18.1.08

A la soupireuse au tract

J'allais mettre soupirante mais c'est différent.
L'autre jour sortant d'une bouche de métro je tombe sur une jeune distributrice de tracts, au milieu du passage. Je prends soin de me mettre le plus à droite possible pour lui signifier que je n'ai aucune espèce d'intention d'accepter son papier mais son bras me poursuit sur un ou deux mètres. Je m'esquive et fuis (!). Peut-être avec un refus poli je ne sais plus. (C'est ironique car souvent je parle tellement peu fort que je suis sûr que des gens ne m'entendent pas, quand je dis des bonjour, au revoir, merci, pardon, à des passants, des vendeurs, des chauffeurs. Et bref) Et là je suis à peine à deux mètres que je l'entends soupirer, que dis-je, gémir presque. Je passe mon chemin et poursuis ma route mais vingt-deux mètres plus loin (ou je sais pas combien) je trouve toute la tirade que j'aurais dû lui sortir.
Il y a quelques années j'étais proche du niveau zéro de la communication sociale et je suppose que j'en aurais été incapable, maintenant c'est différent et je pense que j'aurais pu. La seule question est de savoir si tout pouvait venir comme ça sur le moment ou si les vingt-deux mètres ont été nécessaires à la maturation.

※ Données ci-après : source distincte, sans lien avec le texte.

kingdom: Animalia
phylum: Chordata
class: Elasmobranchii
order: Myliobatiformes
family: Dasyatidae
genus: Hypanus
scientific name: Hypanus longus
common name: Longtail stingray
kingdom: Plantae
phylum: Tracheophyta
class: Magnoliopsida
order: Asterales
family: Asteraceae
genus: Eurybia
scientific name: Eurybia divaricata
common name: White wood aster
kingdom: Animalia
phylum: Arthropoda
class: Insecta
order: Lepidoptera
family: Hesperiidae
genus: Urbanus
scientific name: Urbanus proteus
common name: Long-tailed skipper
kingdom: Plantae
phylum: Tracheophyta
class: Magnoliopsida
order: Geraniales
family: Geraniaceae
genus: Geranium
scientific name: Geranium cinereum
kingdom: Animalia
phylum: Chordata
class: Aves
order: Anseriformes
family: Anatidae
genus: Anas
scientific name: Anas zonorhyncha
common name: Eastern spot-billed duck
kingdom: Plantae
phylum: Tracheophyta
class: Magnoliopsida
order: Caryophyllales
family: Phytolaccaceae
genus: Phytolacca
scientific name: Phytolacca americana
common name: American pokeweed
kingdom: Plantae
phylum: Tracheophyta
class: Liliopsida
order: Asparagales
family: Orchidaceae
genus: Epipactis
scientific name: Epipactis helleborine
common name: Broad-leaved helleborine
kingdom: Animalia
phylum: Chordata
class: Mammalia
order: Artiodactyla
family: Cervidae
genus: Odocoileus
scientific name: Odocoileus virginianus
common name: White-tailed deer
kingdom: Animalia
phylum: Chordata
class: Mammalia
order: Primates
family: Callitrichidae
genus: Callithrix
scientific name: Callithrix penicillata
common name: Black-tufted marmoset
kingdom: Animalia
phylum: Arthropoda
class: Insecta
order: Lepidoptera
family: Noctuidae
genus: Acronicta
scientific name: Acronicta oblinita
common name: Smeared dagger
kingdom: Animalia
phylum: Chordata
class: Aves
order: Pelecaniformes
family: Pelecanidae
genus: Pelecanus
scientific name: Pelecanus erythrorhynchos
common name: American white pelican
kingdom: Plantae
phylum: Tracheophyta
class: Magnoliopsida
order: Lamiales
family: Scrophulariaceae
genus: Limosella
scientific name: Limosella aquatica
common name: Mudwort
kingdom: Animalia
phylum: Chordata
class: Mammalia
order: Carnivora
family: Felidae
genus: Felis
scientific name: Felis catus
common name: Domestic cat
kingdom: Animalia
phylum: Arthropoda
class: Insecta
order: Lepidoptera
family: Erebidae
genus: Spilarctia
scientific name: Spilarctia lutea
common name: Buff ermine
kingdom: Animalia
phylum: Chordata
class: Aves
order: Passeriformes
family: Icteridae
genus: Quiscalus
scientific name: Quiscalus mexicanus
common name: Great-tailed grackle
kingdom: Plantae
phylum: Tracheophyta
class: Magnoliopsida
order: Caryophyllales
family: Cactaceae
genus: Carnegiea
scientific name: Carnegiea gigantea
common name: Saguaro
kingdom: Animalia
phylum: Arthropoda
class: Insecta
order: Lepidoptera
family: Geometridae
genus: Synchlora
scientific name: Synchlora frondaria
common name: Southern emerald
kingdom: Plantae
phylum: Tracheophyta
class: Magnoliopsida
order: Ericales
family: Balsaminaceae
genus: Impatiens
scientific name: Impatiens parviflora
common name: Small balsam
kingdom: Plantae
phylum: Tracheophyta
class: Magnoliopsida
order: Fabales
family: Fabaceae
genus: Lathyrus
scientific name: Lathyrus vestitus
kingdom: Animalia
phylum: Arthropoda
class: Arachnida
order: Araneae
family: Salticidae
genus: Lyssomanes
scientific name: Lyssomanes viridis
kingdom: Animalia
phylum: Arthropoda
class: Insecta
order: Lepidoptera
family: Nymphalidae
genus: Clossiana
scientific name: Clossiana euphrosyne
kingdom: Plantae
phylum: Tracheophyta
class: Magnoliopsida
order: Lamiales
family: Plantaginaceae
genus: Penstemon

Je vous laisse vous reporter à mes (pas si) grands travaux sur les différences entre communication orale et écrite. La tirade donc, en gros hein :
"Attends-là, t'as ptet pas vu que je faisais un écart de trois mètres pour pas le prendre ton tract ? Ou alors tu préfères que je le prenne pour le balancer directement dans la prochaine poubelle, c'est ça ? Si ça t'arrange je peux même te les prendre tous pour la remplir. Et si ça te fait si mal que je le prenne pas tu ferais mieux d'arrêter tout de suite. Déjà le job de distributeur de tract est ingrat, tu dois absolument savoir essuyer un refus sans gémir ni soupirer, ou alors mentalement, et encore. Je veux dire tu le savais quand tu t'es lancée là-dedans non ? Bon mais le truc c'est que je sais déjà que ça ne m'intéresse pas, si si je le sais déjà parce que ça ne peut pas m'intéresser, c'est impossible. Je ne peux être intéressé ni par quelque chose à acheter, ni par quelque chose à aller voir, ni par une cause humanitaire, sociale ou politique, ni par l'ouverture d'un magasin, un bar ou pire encore, par rien entends-tu ? Je le sais comme on peut parfois savoir que quelque chose ne nous plaira pas avant même de l'avoir essayé. Je le sais, c'est tout. Et si je fais le pire écart pour m'en éloigner c'est pour ça. Maintenant à part aller t'en jeter comme je te l'ai dit je ne peux rien faire pour toi à part te souhaiter une grande carrière dans la distribution ou au choix beaucoup de courage pour terminer celle-ci."
Je dis pas que c'était exactement ça mais les idées sont là. Ah la la, la bienheureuse d'y avoir échappé.